The IQE website contains all the elements required under Rule 26 of the London Stock Exchange's AIM rules concerning Company Information Disclosure.
Registered company office
IQE plc
Registered Office:
Pascal Close, Cardiff. CF3 0LW.
Company Registered in England No.: 03745726
Main Countries of Operation: United Kingdom, United States and Taiwan
There are no restrictions on the transfer of securities.
Statement of Compliance with the UK Corporate Governance Code
The Board of Directors believes in high standards of corporate governance and is accountable to shareholders for the Group’s performance in this area.
The Group has chosen to apply the UK Corporate Governance Code (the “Code”) and to provide corporate governance disclosures similar to those that would be required of a premium-listed company.
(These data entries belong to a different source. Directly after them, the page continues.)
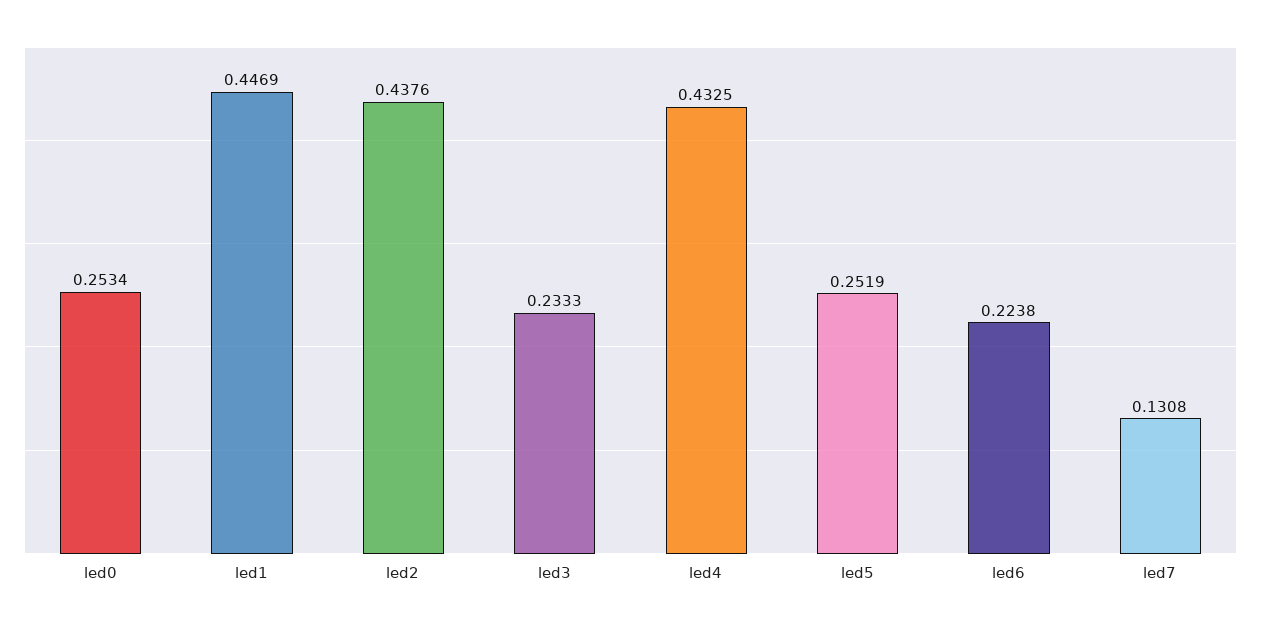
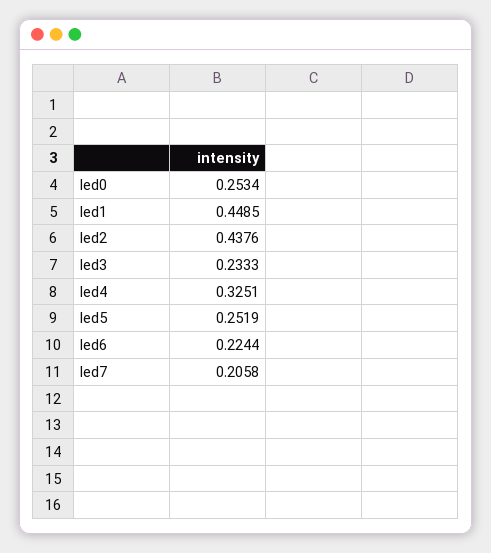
led1: 0.4469 -> 0.4485
led4: 0.4325 -> 0.3251
led6: 0.2238 -> 0.2244
led7: 0.1308 -> 0.2058

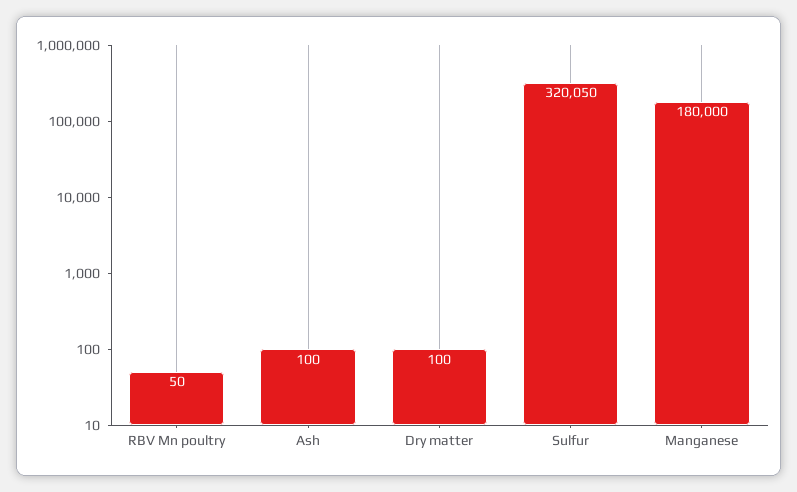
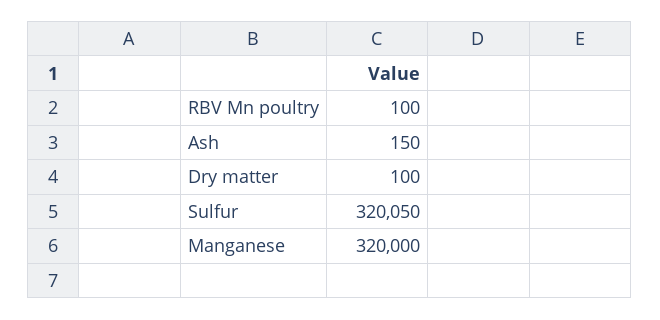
RBV Mn poultry: 50 -> 100
Ash: 100 -> 150
Manganese: 180000 -> 320000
The Code is available on the website of the Financial Reporting Council (FRC) at: www.frc.org.uk.
IQE has identified the following areas of non-conformance with the Code:
Provision 17
IQE does not currently maintain a succession plan for the Company Secretary or all senior management immediately below Board level. IQE will work to develop such plans based on merit and objective criteria. As part of its consideration of developed succession plans, the Nominations Committee will consider the linkage of its diversity objectives with Company strategy and the gender balance of those in senior management and their direct reports.
Provision 33
The Remuneration Committee has responsibility for determining the policy and setting remuneration for the Executive Directors and the Chairman. It also has responsibility to recommend and monitor the policy, level and structure of remuneration for senior management. However actual remuneration for senior management and the Company Secretary (noting that the Company Secretary is part of the Executive Leadership Team and senior management) is set and determined by the CEO in consultation with the Group’s Chief People Officer and appropriate external advice and benchmarking.
Provision 36
Share options granted to the Executive Directors under IQE’s LTIP are subject to total vesting and holding periods of three years. In addition, Executive Directors are subject to a minimum holding requirement equal to 200% of their base salary and will have a post-employment shareholding requirement for two years. The minimum holding will be equal to 200% of base salary in the first year post-employment, reducing to 100% of base salary in the second year.
IQE’s approach aligns with market practice across IQE’s peer group on AIM and the Remuneration Committee considers the current holding periods to be the right balance between incentivising Executive Directors and aligning with the interests of the Group’s stakeholders
A copy of the 2018 UK Corporate Governance Code is available at ww.frc.org.uk.
The City Code on Takeovers and Mergers (the “Code”) applies to the Company. The Code is administered by The Panel and Takeovers in Mergers.
This page was last updated on 11 November 2024.